Photo flou montrant au centre une infirmière poussant une civière.
Une infirmière dans un couloir. Photo: Shutterstock / John Panella
Jean-Marc Belzile

La Fédération interprofessionnelle de la Santé en Abitibi-Témiscamingue demande que des changements soient apportés à l'unité de natalité et d'obstétrique de l'hôpital de La Sarre. Le syndicat estime que les conditions de travail sont très difficiles pour les employés en ce moment.

Une rupture de service est prévue dans cette unité à partir de jeudi, pour une durée indéterminée en raison d'un manque de personnel. Une infirmière aurait notamment travaillé 23 jours consécutifs, dont 11 journées de 16 heures, selon la FIQ.

Une autre aurait travaillé 13 jours sur 14, dont 7 journées de 16 heures, toujours selon le syndicat.

C'est à se demander si au niveau des soins sécuritaires c'est raisonnable qu'une infirmière puisse faire ce nombre d'heures et de considérer que ses soins sont encore sécuritaires. Nos membres sont amenés sur une corde raide, dans des situations où ils ne sont pas si protégés que ça. Ils veulent bien donner le service, mais humainement, un moment donné, du temps on peut en faire, mais il y a des limites aussi, ajoute le président de la FIQ en Abitibi-Témiscamingue, Michaël Bouchard

Depuis quelques années, les départements de médecine-chirurgie et de natalité sont regroupés, ce qui fait en sorte que les infirmières doivent travailler dans les deux départements.

Michael Bouchard croit qu'il faudrait séparer les deux départements.

À partir de cette date-là, c'est là que les insatisfactions ont apparu et qu'on a vu un climat de travail changer. Au niveau de l'obstétrique, ils ont perdu des joueurs, il y a des gens qui sont partis, ça ne leur tentait plus de travailler avec une clientèle en obstétrique et en chirurgie-médecine parce que ce sont des spécialités assez différentes aussi, mentionne M. Bouchad.

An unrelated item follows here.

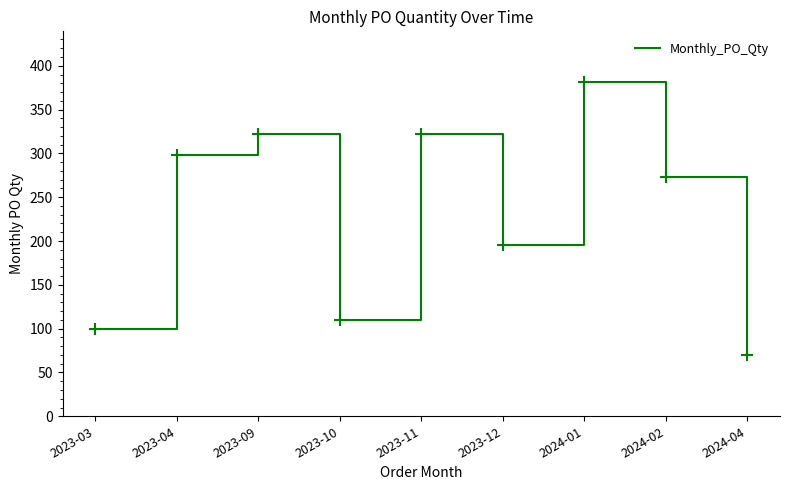

At which label does the data first exceed 273?

2023-04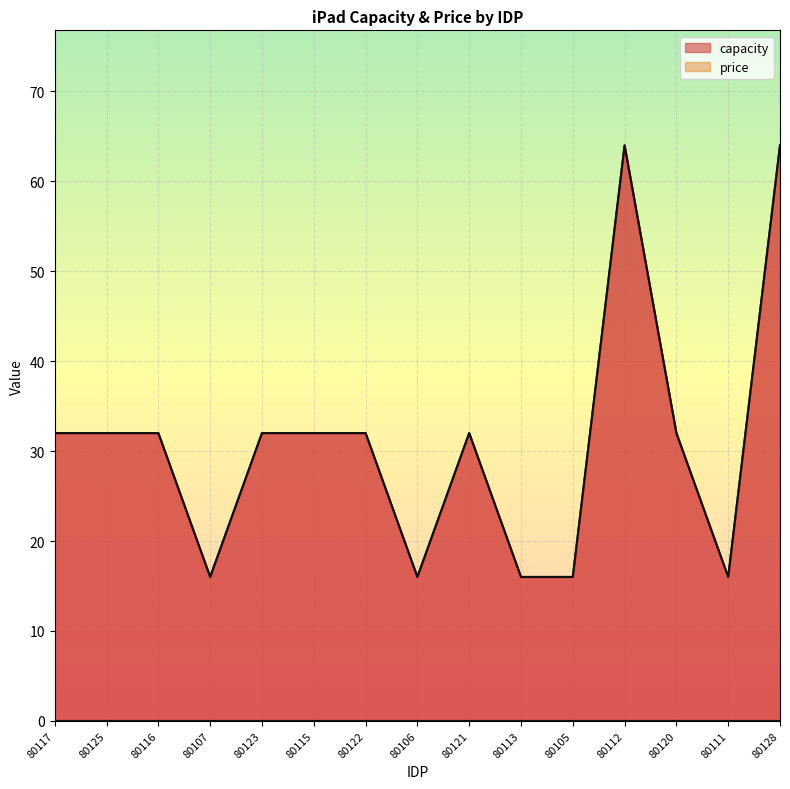

At which label does the data first exceed 32?

80112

La députée d'Abitibi-Ouest, Suzanne Blais, assure suivre la situation de près. Elle compte tout faire pour s'assurer que le service revienne.

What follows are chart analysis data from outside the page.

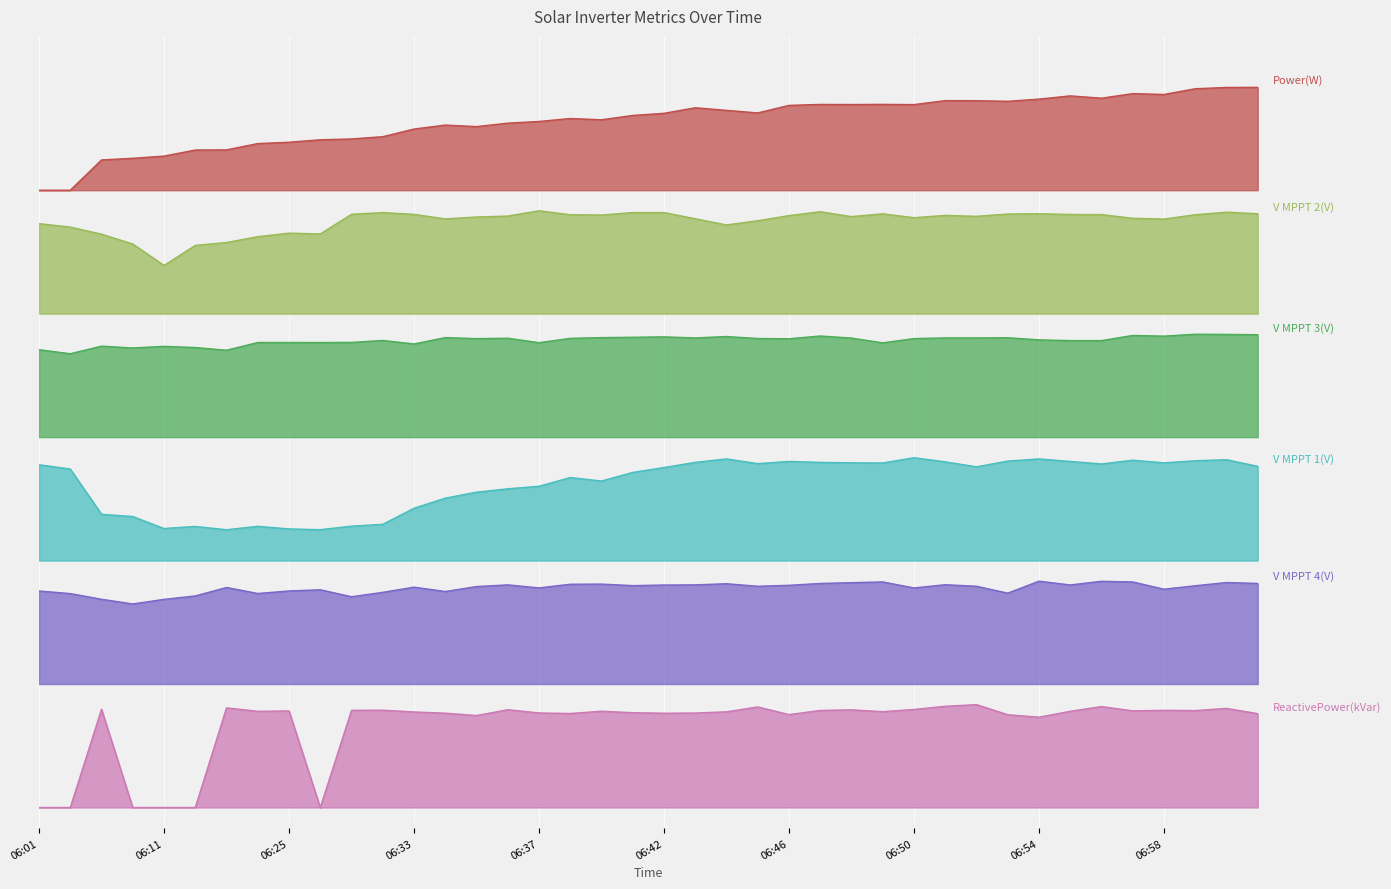

At which category is the sum across all series the highest?

07:00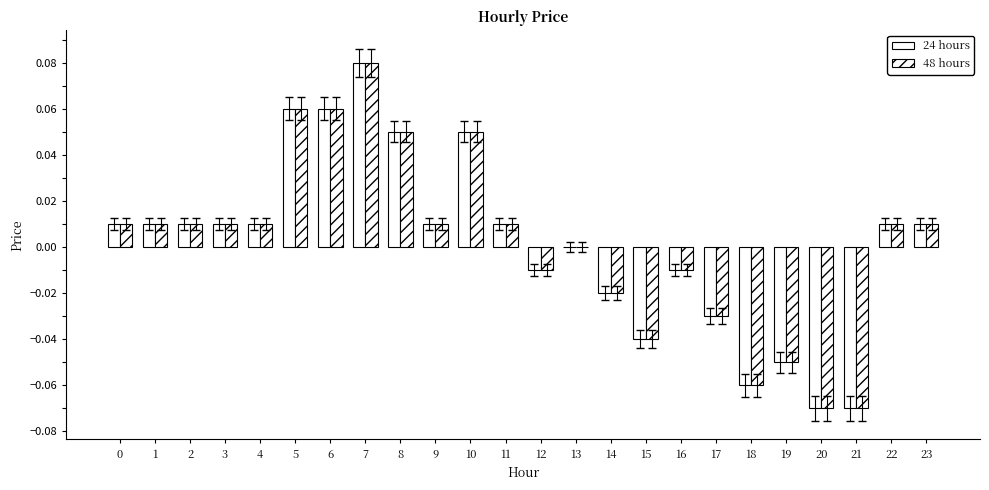

Which category has the highest value in the 24 hours series?

7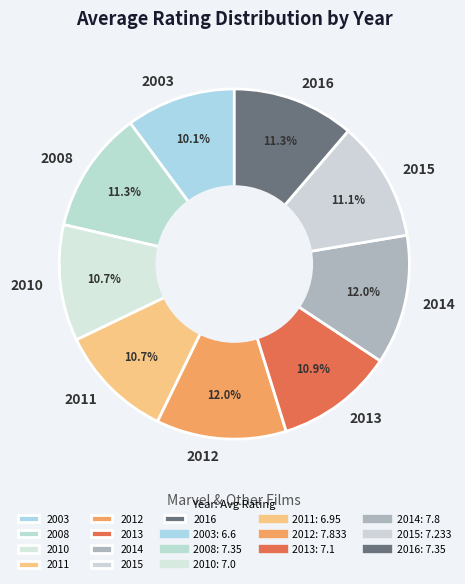

What is the total percentage of 2013 and 2010?

21.6%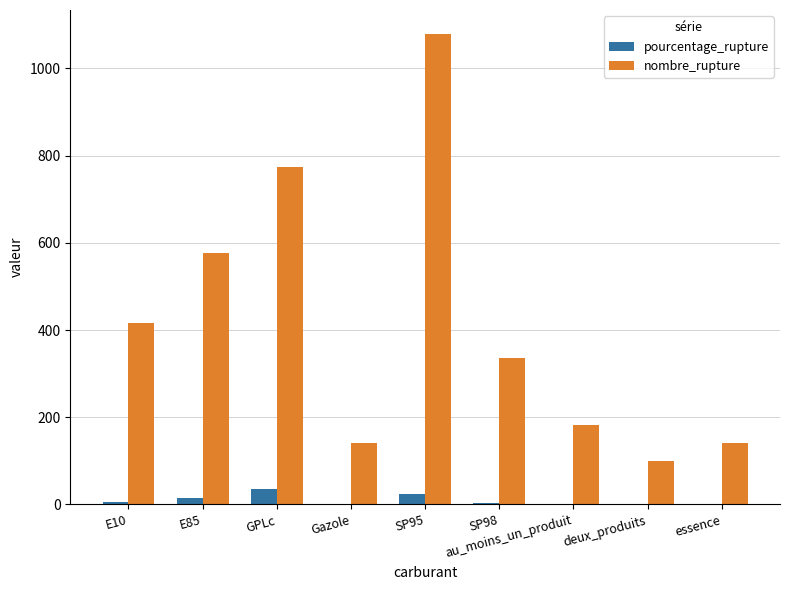

How many data points does each series have?

9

Ça m'inquiète beaucoup, on va travailler avec le CISSS et on va s'assurer que les mamans vont accoucher à La Sarre, a confié la députée.

Concernant la rupture de services en obstétrique, le CISSS-AT assure que les femmes enceintes du secteur seront informées par téléphone et par écrit des mesures mises en place.

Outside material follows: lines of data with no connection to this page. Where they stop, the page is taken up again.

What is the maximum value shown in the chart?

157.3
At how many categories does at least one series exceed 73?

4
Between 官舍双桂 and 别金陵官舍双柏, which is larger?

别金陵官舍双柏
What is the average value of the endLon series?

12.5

La présidente directrice-générale adjointe du Centre intégré de santé et de services sociaux de l'Abitibi-Témiscamingue, Caroline Roy, convient qu'il y a une pénurie de ressource.

« Dans un contexte où l'unité d'obstétrique est en petit nombre, l'épuisement s'est fait sentir, on a préféré faire un temps d'arrêt, pour réaliser des actions pour nous permettre de rouvrir le service en Abitibi-Ouest », a assuré Mme Roy.